NYC landlords of older residential buildings have unique challenges when it comes to heating and cooling. Buildings built before the 1940s, typically utilize radiant central heating systems powered by steam or hot water.
Interestingly, these central heating systems were originally designed to encourage occupants to open windows during cold months. This was in response to the fear of Spanish Influenza during the early 1900s. Unfortunately, due to their central boilers, the later widespread installation of double-paned windows and a variety of design factors, it's not uncommon for heating and cooling to be inefficiently distributed.
Adding to the inconvenience factor, landlords must judiciously determine when to switch from heating to cooling twice a year; a process that often takes several days. Do it too soon and you'll risk violating the city's minimum heat legislation should an unexpected cold-front blow through. Do it too late and you'll be fielding tenant complaints for days.
With that said, there are a few things you can do to optimize heating and cooling systems (and tenant comfort) in older apartment buildings. In this article, we'll cover the basics.

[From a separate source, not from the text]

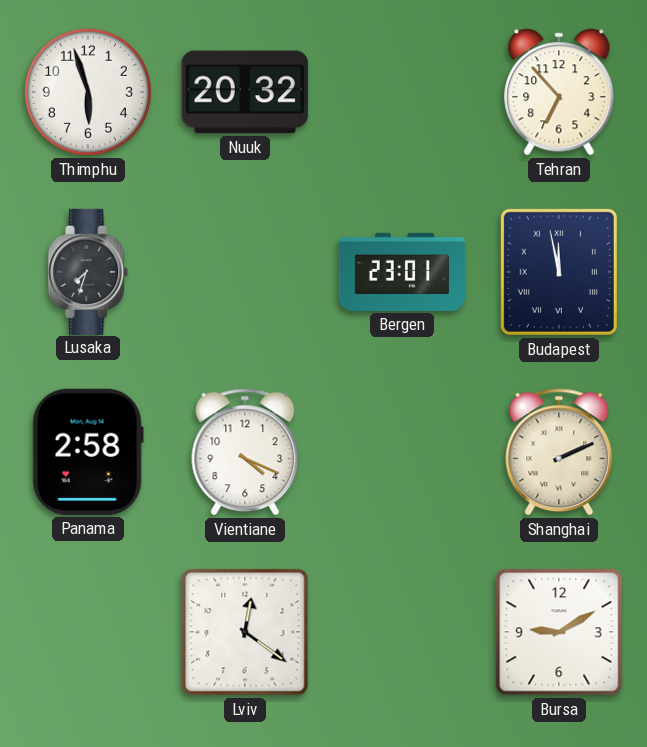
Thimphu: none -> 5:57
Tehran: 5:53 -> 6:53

Regularly Clean Radiators and Pipes
The pipes of your central heating system circulate hot water, steam, and air through your building 24/7. Season after season, environmental debris, dust, and gunk build up within the pipes. And season after season, no one cleans them! Unfortunately, it's not uncommon for such heating and cooling systems to be left unmonitored for years once installed.
This is problematic since the oxygen contained within the unit's water is continually released as it's heated. When left unchecked, the water's oxygen and natural mineral deposits lead to corrosion. Not only does this shorten the longevity of heating and cooling systems, but it also causes blockages that contribute to inefficient energy usage.
Indicators of Clogged Pipes:
- Boiler noises which gradually get worse over time,
- Pin holes developing in radiators,
- Radiators having a cold area at the bottom, and
- Wearing of pumps and valves.
How to Clean Them:
The two most common methods for cleaning are using power flushing machines and draining the central heating system after removing radiators. Both involve fairly complex steps you may or may not feel comfortable passing off to maintenance. Hiring a professional plumber is always an option.
You can read more about that HERE.
Clean & Outfit Radiator Units
For maximum economical efficiency, it's essential landlords check radiator functionality annually. Radiator heat warms units in two ways: radiation and convection. This process requires unobstructed air circulation to work efficiently. Regularly removing dust and lint from radiators (and their fins) is a must!
Further, significant heat can be wasted when radiators are mounted against cold, outside-facing walls. As suggested in The New York Times, sliding a sheet of aluminum-faced foam insulation board behind the radiator can remedy the situation.
Other small radiator tweaks include annually boiling air vents in vinegar to clean residue and investing in thermostatic radiator valves to better control unit temperature. You can also encourage tenants to use cotton or wool radiator covers to prevent overheating of units.
Maximize Passive Features and Natural Insulation
Cross-ventilation is essential for maximizing heating and cooling in order buildings. Besides encouraging residents to open doors and windows during mild weather conditions, search your building for any old openings that can be re-engaged. It's not uncommon for old residential buildings to have interior transform windows that were previously closed-off (and painted over) by former owners. Finally, consider how air flows onto each floor and how open stairwells and skylights impact the building as a whole.
Insulate Boilers and Water Heaters
When boilers or water heaters are not in use they lose heat. Adding rigid insulation under the tank of your central heater can reduce standby heat losses by 25 to 45 percent, according to energy.gov. This change alone can save 4 to 9 percent in water heating costs. Though the process is easiest when installing a new water heater, it can be done at any time.